Gentiva Health Services set a bank meeting for 1 p.m. ET on Monday to launch its previously announced $955 million senior secured credit facility (B) that consists of a $100 million revolver and an $855 million term loan B, according to a market source.

Barclays and Bank of America Merrill Lynch are leading the deal.

Proceeds, along with $116 million in cash, will be used to fund the acquisition of Harden Healthcare Holdings Inc. for about $408.8 million, comprised of $355 million in cash and around $53.8 million in Gentiva common stock, and to refinance existing debt.

Pro forma for the acquisition, secured leverage will be 3.4 times, net secured leverage will be 3.2 times, total leverage will be 4.8 times and net total leverage will be 4.5 times.

Closing is expected in mid-October, subject to customary conditions.

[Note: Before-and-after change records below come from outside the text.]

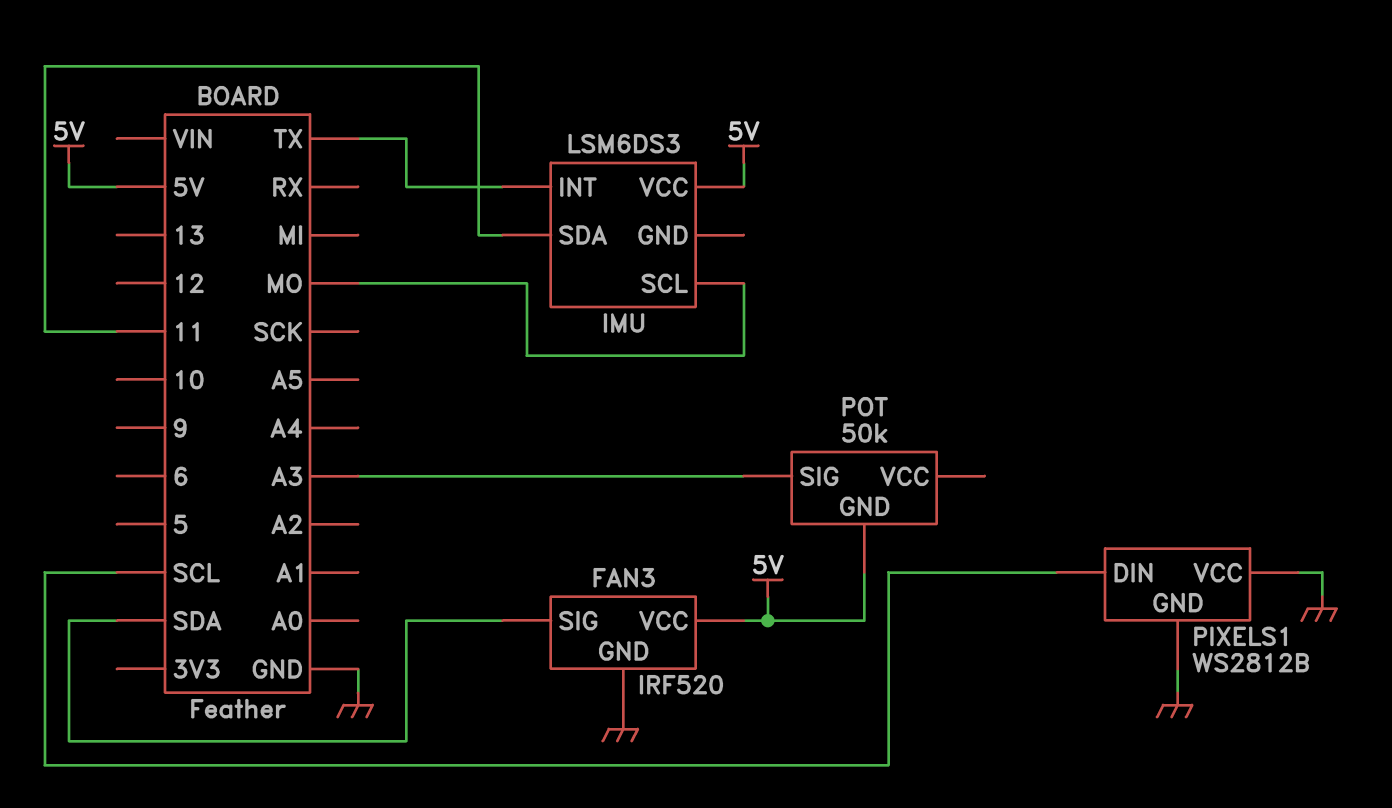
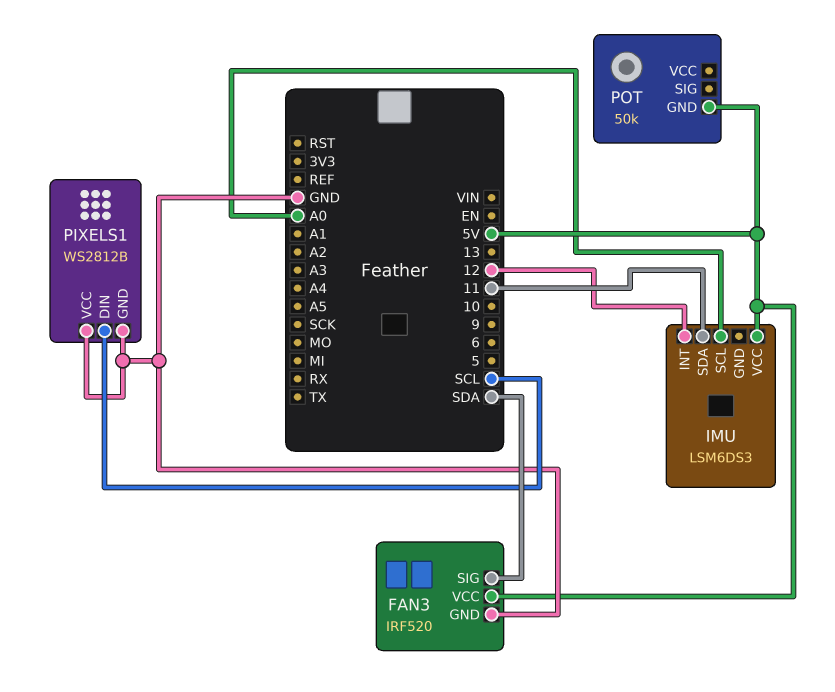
IMU pin INT: TX -> 12
IMU pin SCL: MO -> A0
POT pin SIG: A3 -> none

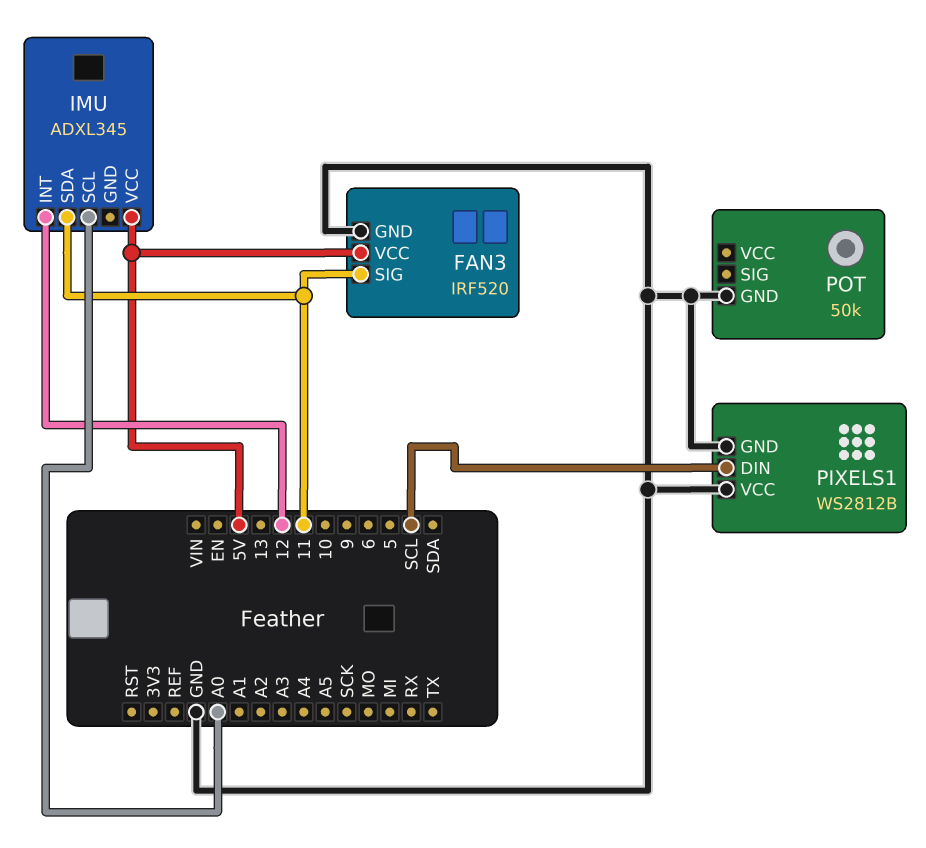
FAN3 pin SIG: SDA -> 11
IMU: LSM6DS3 -> ADXL345
POT pin GND: 5V -> GND

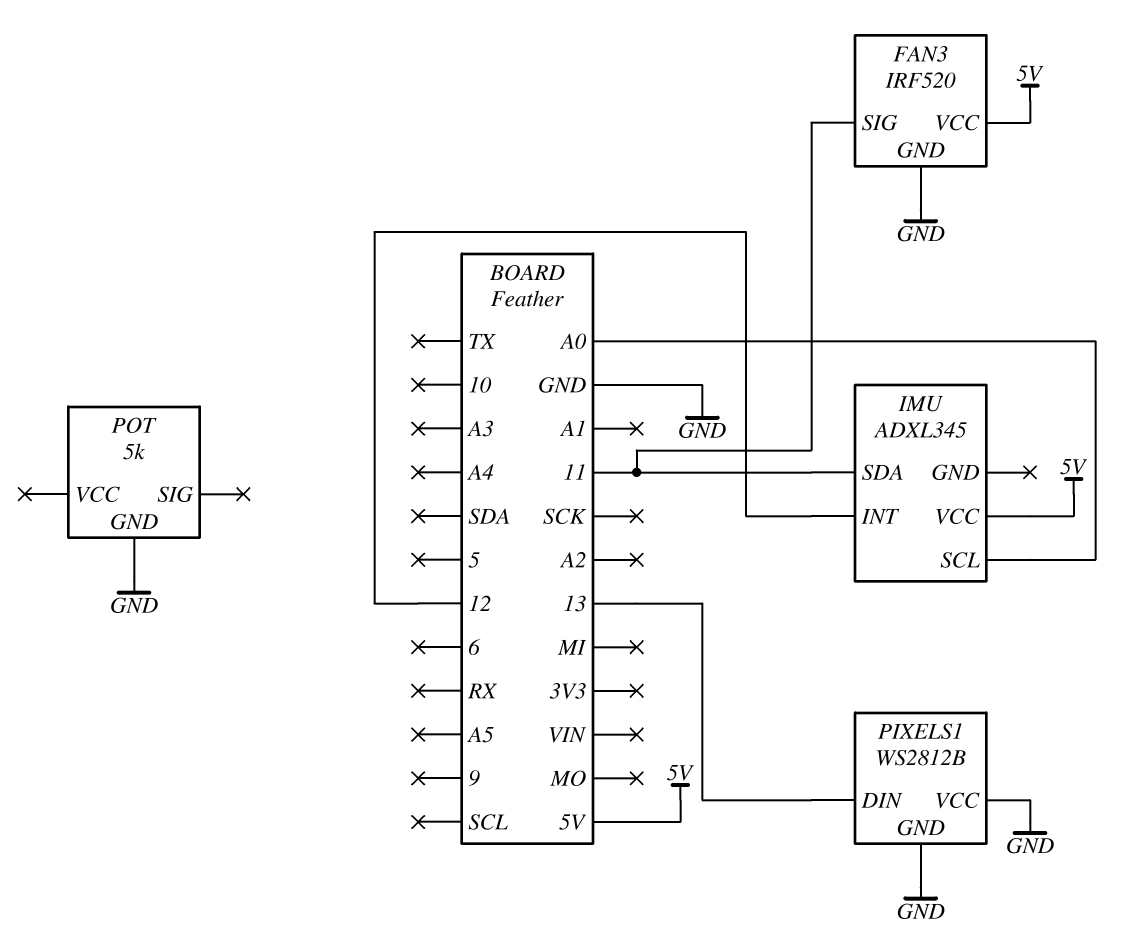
PIXELS1 pin DIN: SCL -> 13
POT: 50k -> 5k

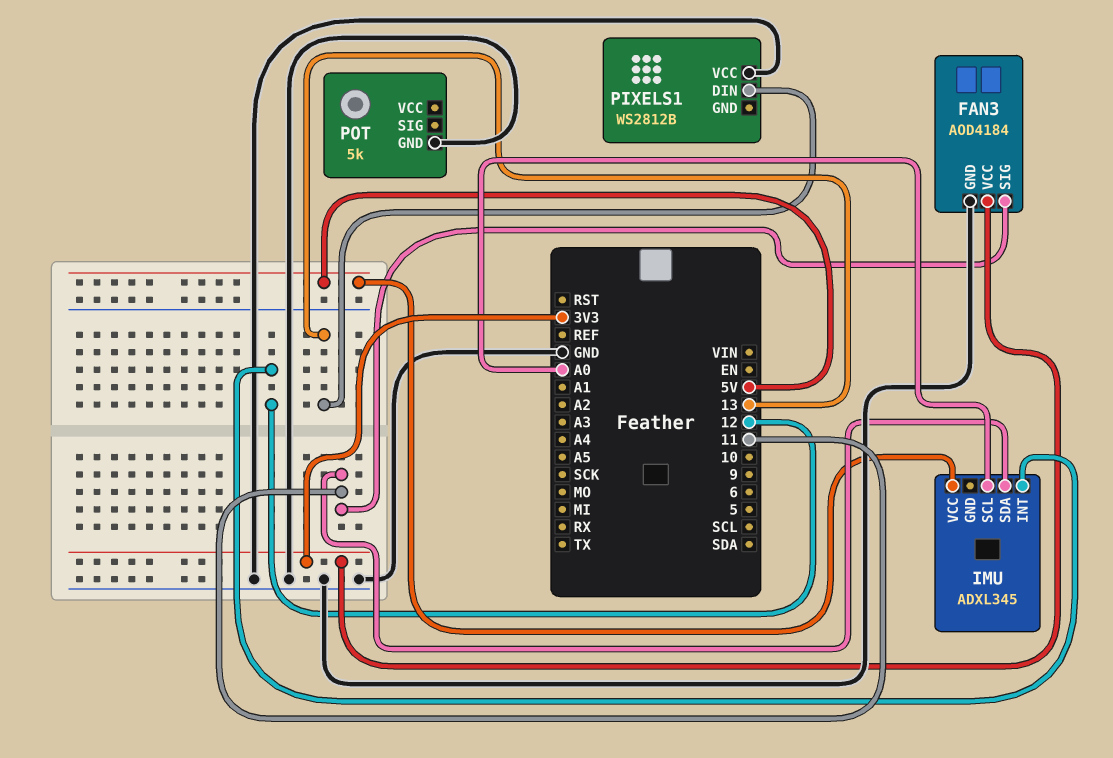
FAN3: IRF520 -> AOD4184
FAN3 pin VCC: 5V -> 3V3
PIXELS1 pin GND: GND -> none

Gentiva is an Atlanta-based provider of home health and hospice services. Harden is an Austin, Texas-based provider of home health, hospice and community care services.

Paradigm readies deal

Paradigm Precision Group emerged with plans to hold a bank meeting at 10 a.m. ET on Tuesday to launch a $330 million credit facility, according to a market source.

The facility consists of a $70 million revolver and a $260 million term loan B, the source said.

RBC Capital Markets, Deutsche Bank Securities Inc., SMBC and SunTrust Robinson Humphrey Inc. are the bookrunners on the deal that will be used to help fund the purchase of eight aerospace component fabrication and machining facilities from Unison Engine Components, a subsidiary of GE Aviation.

Closing is expected by year-end.

Paradigm Precision is a Stuart, Fla.-based manufacturer of complex components, specializing in the combustion section of turbine engines used in commercial and military aviation as well as industrial gas turbine applications.

Systems Maintenance on deck

Systems Maintenance Services scheduled a bank meeting for 9 a.m. ET on Thursday to launch a $240 million credit facility, according to a market source.

The facility consists of a $20 million revolver, a $160 million first-lien term loan B and a $60 million second-lien term loan, the source said.

GE Capital Markets and BMO Capital Markets are leading the deal that will be used to refinance existing debt and fund a dividend.

System Maintenance Services is a Charlotte, N.C.-based provider of managed IT asset lifecycle support services.

99 Cents plans call

99 Cents Only Stores will host a call at 11 a.m. ET on Thursday to launch a $100 million incremental term loan and a repricing of its existing $507 million term loan from Libor plus 400 bps with a 1.25% Libor floor, according to a market source.

RBC Capital Markets, BMO Capital Markets and Deutsche Bank Securities Inc. are leading the deal.

99 Cents is a City of Commerce, Calif.-based operator of extreme-value retail stores.